Work order –
Print the listing in its entirety and exactly, leaving out images.

_ _ _ _ _

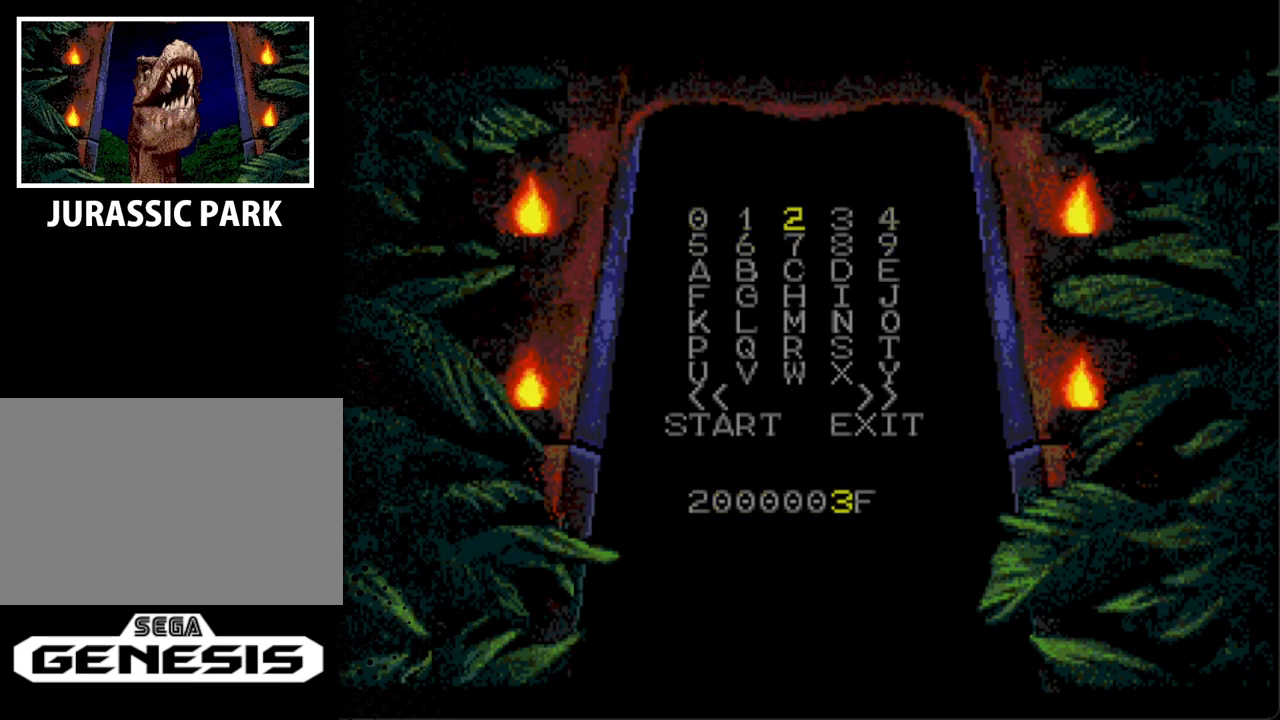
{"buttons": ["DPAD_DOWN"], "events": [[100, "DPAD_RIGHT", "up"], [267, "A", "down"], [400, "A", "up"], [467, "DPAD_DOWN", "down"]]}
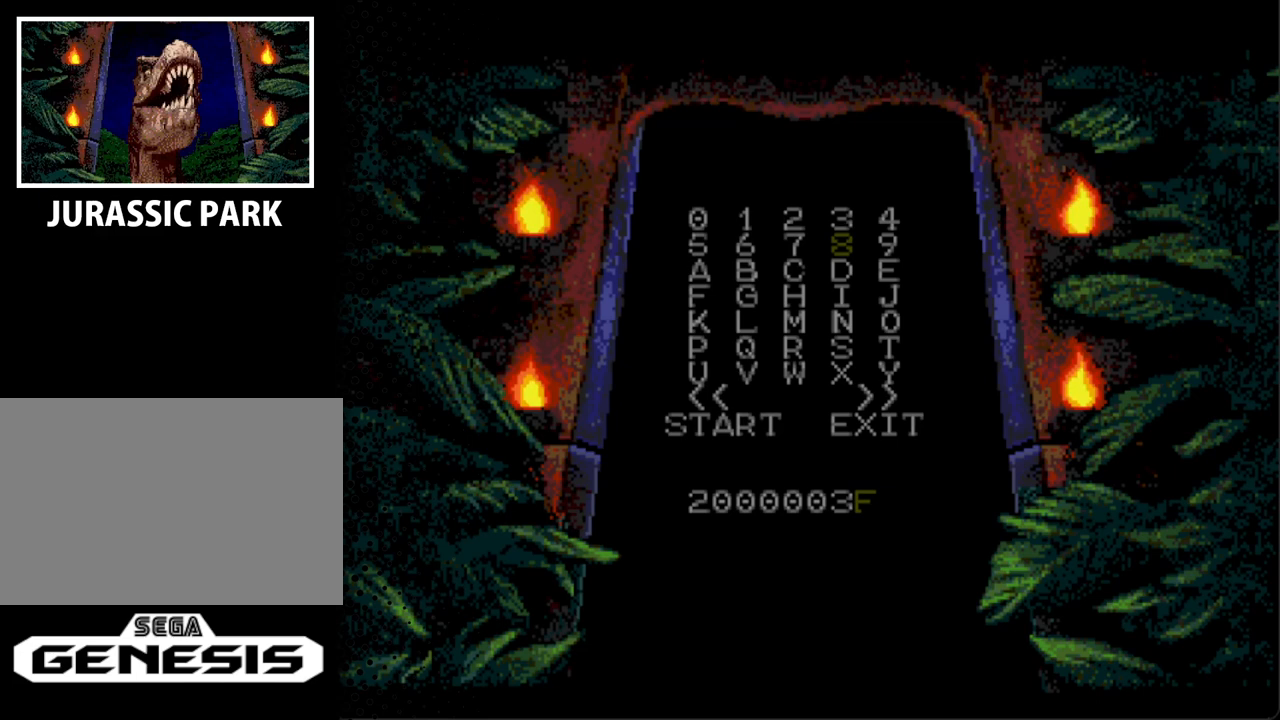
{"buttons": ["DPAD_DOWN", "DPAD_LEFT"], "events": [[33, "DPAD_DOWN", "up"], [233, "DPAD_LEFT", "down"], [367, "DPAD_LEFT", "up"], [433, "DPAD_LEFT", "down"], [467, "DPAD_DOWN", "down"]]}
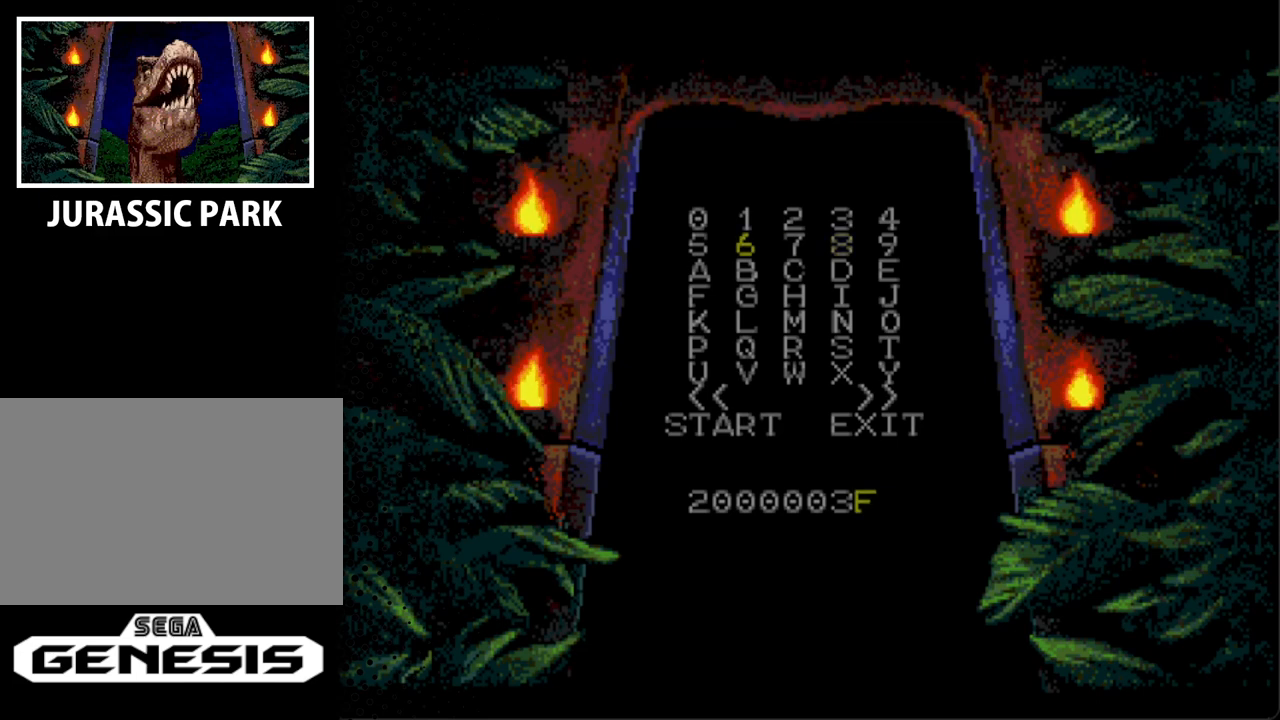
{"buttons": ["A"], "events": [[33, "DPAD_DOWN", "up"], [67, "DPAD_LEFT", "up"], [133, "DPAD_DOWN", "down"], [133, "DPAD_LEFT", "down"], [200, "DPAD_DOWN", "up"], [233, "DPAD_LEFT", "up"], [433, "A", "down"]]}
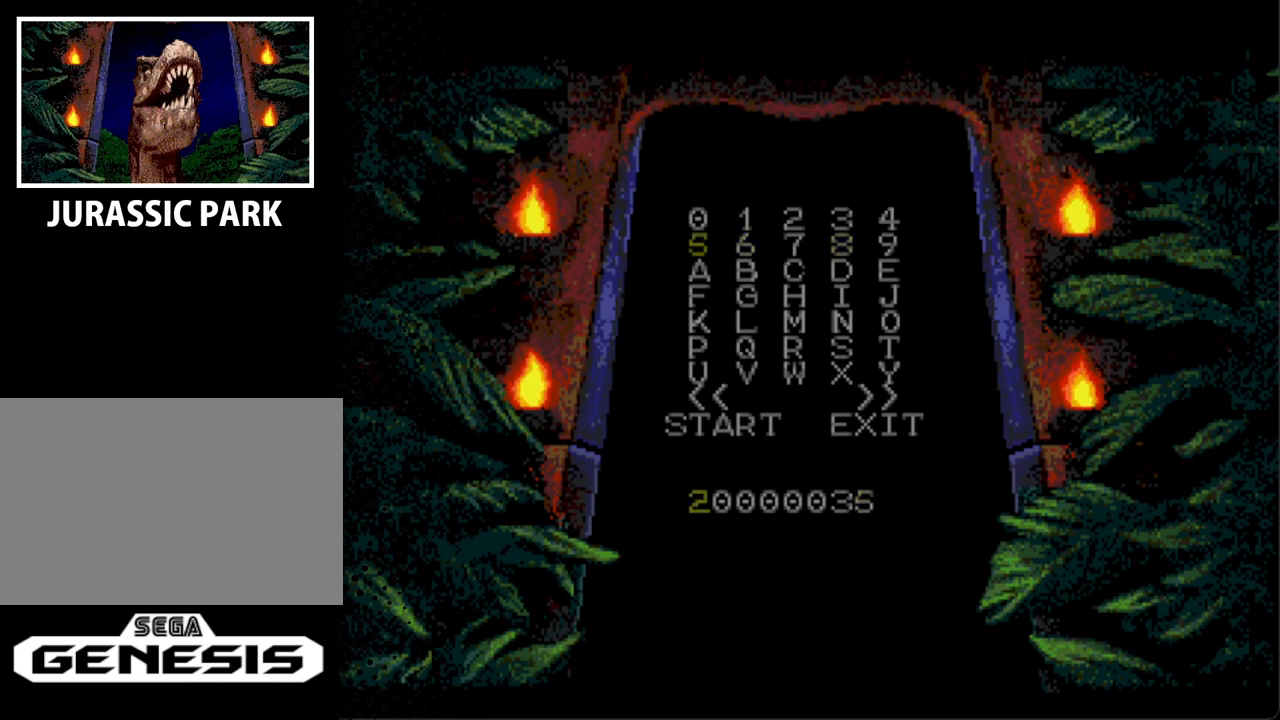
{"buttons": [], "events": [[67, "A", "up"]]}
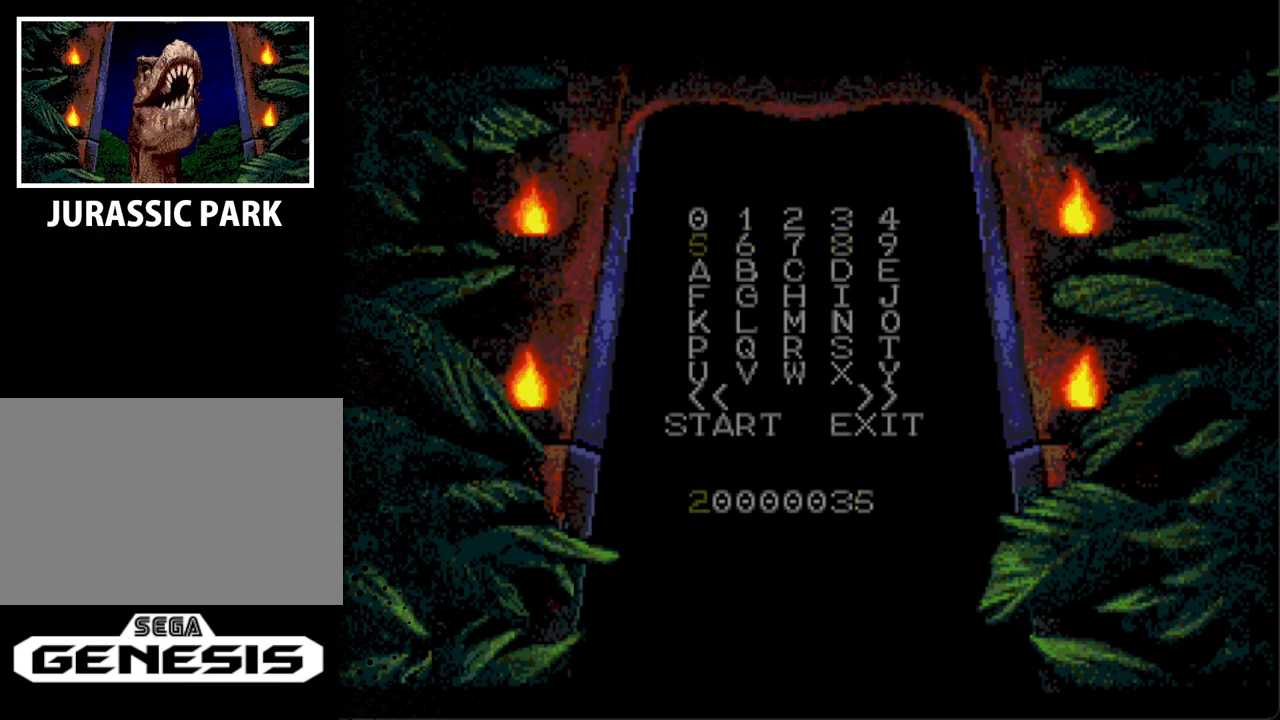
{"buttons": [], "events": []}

_ _ _ _ _

Result of the task –
{"buttons": ["DPAD_DOWN"], "events": [[100, "DPAD_RIGHT", "up"], [267, "A", "down"], [400, "A", "up"], [467, "DPAD_DOWN", "down"]]}
{"buttons": ["DPAD_DOWN", "DPAD_LEFT"], "events": [[33, "DPAD_DOWN", "up"], [233, "DPAD_LEFT", "down"], [367, "DPAD_LEFT", "up"], [433, "DPAD_LEFT", "down"], [467, "DPAD_DOWN", "down"]]}
{"buttons": ["A"], "events": [[33, "DPAD_DOWN", "up"], [67, "DPAD_LEFT", "up"], [133, "DPAD_DOWN", "down"], [133, "DPAD_LEFT", "down"], [200, "DPAD_DOWN", "up"], [233, "DPAD_LEFT", "up"], [433, "A", "down"]]}
{"buttons": [], "events": [[67, "A", "up"]]}
{"buttons": [], "events": []}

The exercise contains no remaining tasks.